Serum GH concentrations were measured in duplicate by a radioisotopic kit for quantitative determination of HGH from Nichols Institute Diagnostic (San Juan, CA). The assay sensitivity was 0.2 μg/L and the median intra- and interassay coefficients of variation were 2.9% and 7.5% respectively. Serum cortisol levels were measured by radioimmunoassay (kit from DSL, Webster, TX). The assay sensitivity was 0.11 ng/dl. The median intra- and interassay variation was 3.8% and 5.9% respectively. Blood collection was incomplete for one subject, therefore, data on 6 subjects are reported.
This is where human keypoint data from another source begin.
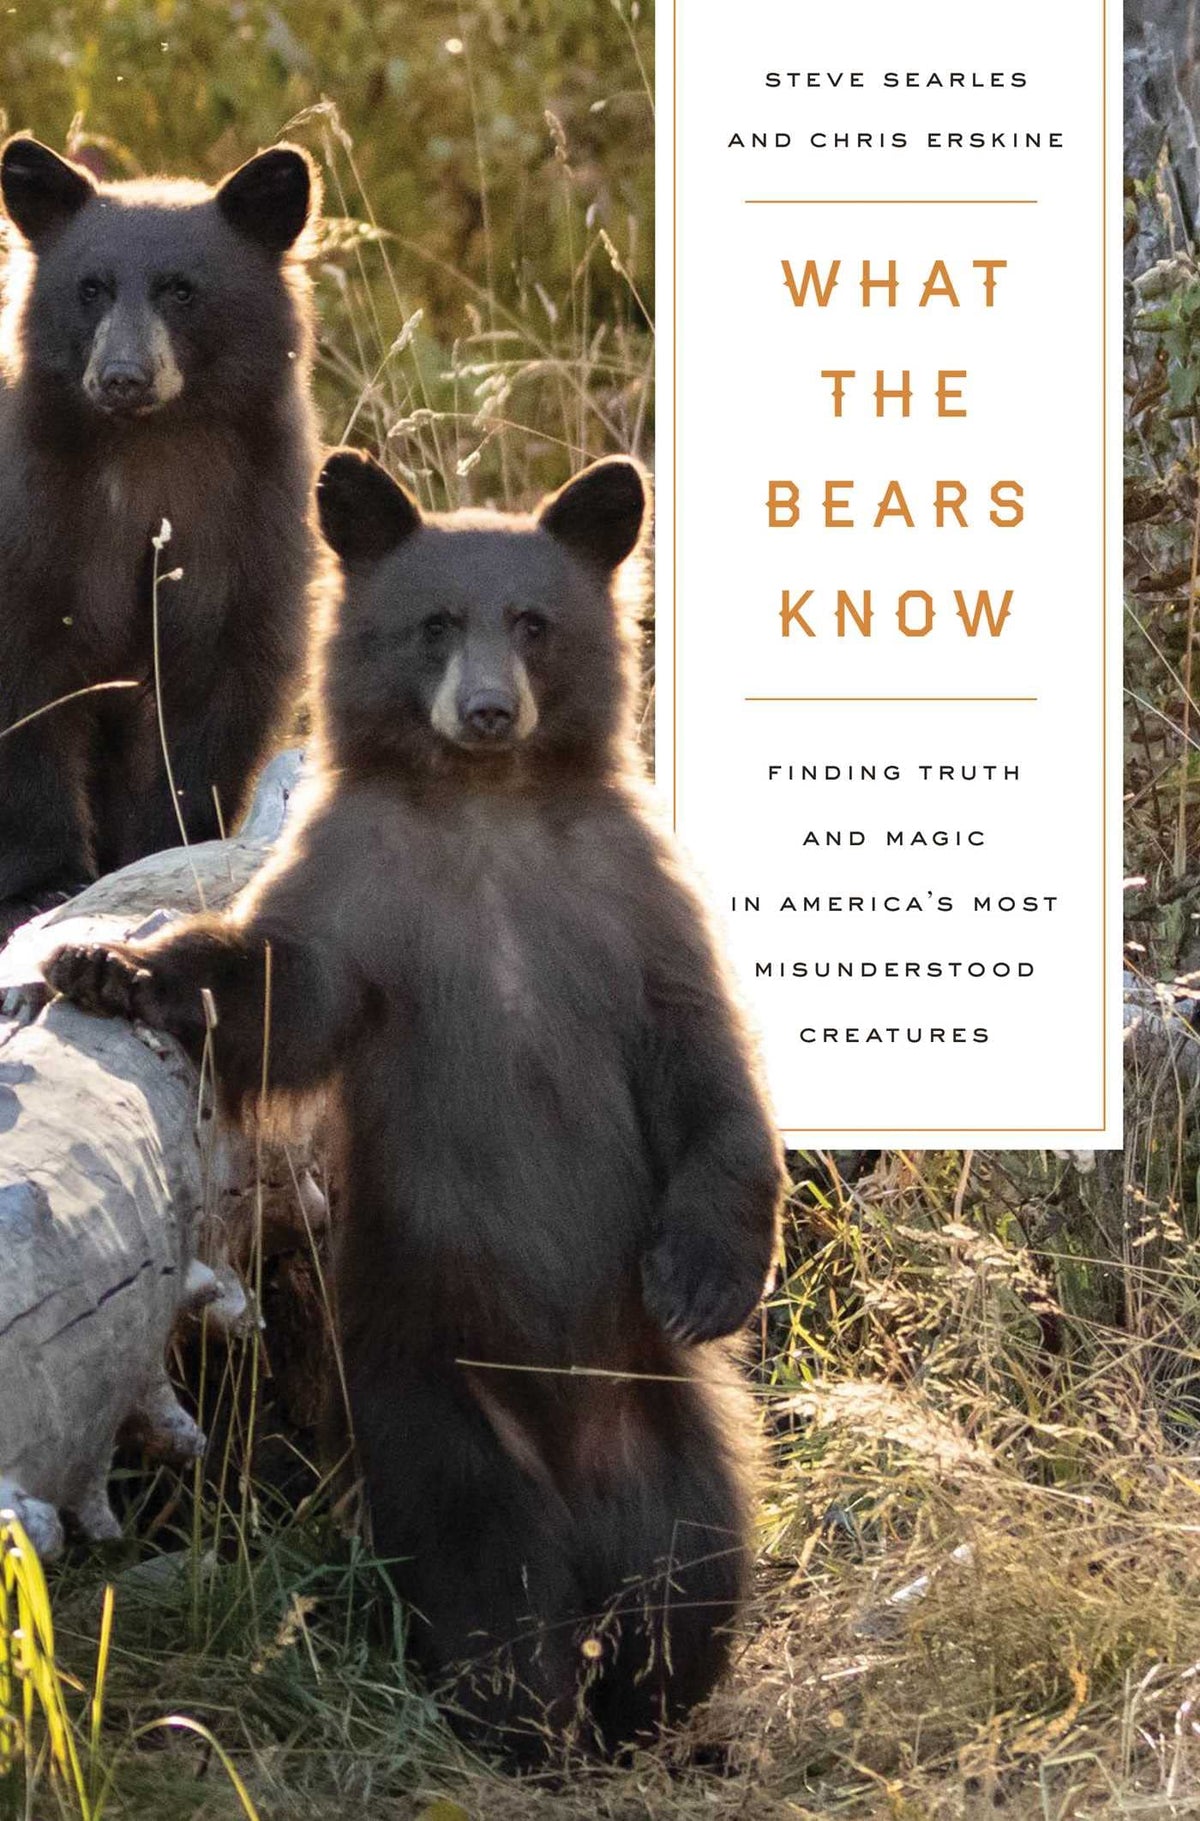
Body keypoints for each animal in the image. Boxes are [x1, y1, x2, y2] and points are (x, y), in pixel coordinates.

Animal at [0, 135, 321, 938]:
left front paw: (164, 850)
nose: (122, 376)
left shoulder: (245, 528)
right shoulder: (38, 525)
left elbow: (218, 691)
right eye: (90, 288)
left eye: (181, 290)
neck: (151, 449)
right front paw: (42, 883)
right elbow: (27, 689)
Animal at [43, 449, 785, 1765]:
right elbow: (275, 991)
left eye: (533, 623)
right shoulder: (363, 899)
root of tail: (582, 1491)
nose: (488, 712)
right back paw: (524, 1722)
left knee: (692, 1578)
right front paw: (108, 964)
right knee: (489, 1582)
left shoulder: (630, 904)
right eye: (435, 623)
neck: (485, 817)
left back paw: (650, 1712)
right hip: (434, 1408)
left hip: (673, 1432)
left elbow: (709, 1067)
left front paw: (705, 1275)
Comparison between GHRP-2 and placebo was done by a paired t-test for all variables. A hormonal response was assessed as area under the curve (AUC) as measured by the trapezoidal method. A p-value of 0.05 was used for level of significance. Data are presented as mean ± SEM unless otherwise stated. SPSS version 11.5 was used for statistical analysis.
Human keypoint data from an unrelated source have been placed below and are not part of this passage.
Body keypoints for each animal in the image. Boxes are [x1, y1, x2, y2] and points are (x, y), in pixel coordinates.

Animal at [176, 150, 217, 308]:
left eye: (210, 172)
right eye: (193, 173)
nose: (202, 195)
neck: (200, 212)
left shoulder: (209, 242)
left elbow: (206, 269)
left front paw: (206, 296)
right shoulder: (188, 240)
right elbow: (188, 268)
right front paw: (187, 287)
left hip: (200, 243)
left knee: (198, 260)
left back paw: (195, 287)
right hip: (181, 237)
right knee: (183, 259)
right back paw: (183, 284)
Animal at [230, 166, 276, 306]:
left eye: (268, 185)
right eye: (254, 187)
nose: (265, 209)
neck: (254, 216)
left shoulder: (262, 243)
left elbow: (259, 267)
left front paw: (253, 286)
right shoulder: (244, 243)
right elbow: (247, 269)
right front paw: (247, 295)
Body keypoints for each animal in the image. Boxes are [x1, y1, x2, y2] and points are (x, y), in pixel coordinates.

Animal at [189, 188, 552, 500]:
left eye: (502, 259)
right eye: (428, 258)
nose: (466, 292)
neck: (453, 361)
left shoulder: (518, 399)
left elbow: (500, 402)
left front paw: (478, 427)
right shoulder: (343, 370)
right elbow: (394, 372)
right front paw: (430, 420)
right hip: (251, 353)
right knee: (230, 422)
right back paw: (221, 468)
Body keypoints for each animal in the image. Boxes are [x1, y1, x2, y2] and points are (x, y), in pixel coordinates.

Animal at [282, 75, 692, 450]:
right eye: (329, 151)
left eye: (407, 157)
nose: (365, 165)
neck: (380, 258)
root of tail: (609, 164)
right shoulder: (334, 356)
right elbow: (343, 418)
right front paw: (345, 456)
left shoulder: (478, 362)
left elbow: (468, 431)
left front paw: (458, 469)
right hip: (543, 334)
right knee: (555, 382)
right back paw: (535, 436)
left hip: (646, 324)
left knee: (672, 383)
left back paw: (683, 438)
No side effects from the infusion were reported. Food intake at the buffet meal was increased by 35.9±10.9 % (range 12 to 95%) with GHRP-2 compared to placebo. Each and every subject responded to the GHRP-2 infusion by increasing their food intake, regardless of the amount of food eaten during the saline control experiment (Figure 1). The total amount of calories eaten was greater with GHRP-2 than with placebo (9409±1229 kJ vs. 7118±1078 kJ, p=0.004) as were the kJ ate per kg of body weight (136±13 kJ/kg vs. 101±10 kJ/kg, p=0.008). Subjects ate more CHO (58±14 g, p=0.006), protein (17±4 g, p=0.005) and fat (38±10 g, p=0.008) with GHRP-2 than placebo and the proportion of calories obtained from each nutrient was not different between the 2 conditions (results not shown). The duration of the ad libitum meal was the same with and without the GHRP-2 (30 ± 8 min vs. 32±6 min, p=0.667). Thus the food intake per interval (calories are eaten during the meal divided by the duration of the meal) was greater, but not significantly, with GHRP-2 than with placebo (322±33 kJ/min vs. 276±38 kJ/min, p=0.179). Based on the VAS, baseline hunger and fullness ratings were not different between conditions. However, during the GHRP-2 infusion, subjects felt hungrier (112.6±7.5 mm vs. 89.7±12.2, p=0.013) before lunch and showed a trend to be fuller after lunch (134.1±6.0 mm vs. 118.6±10.3 mm, p=0.054).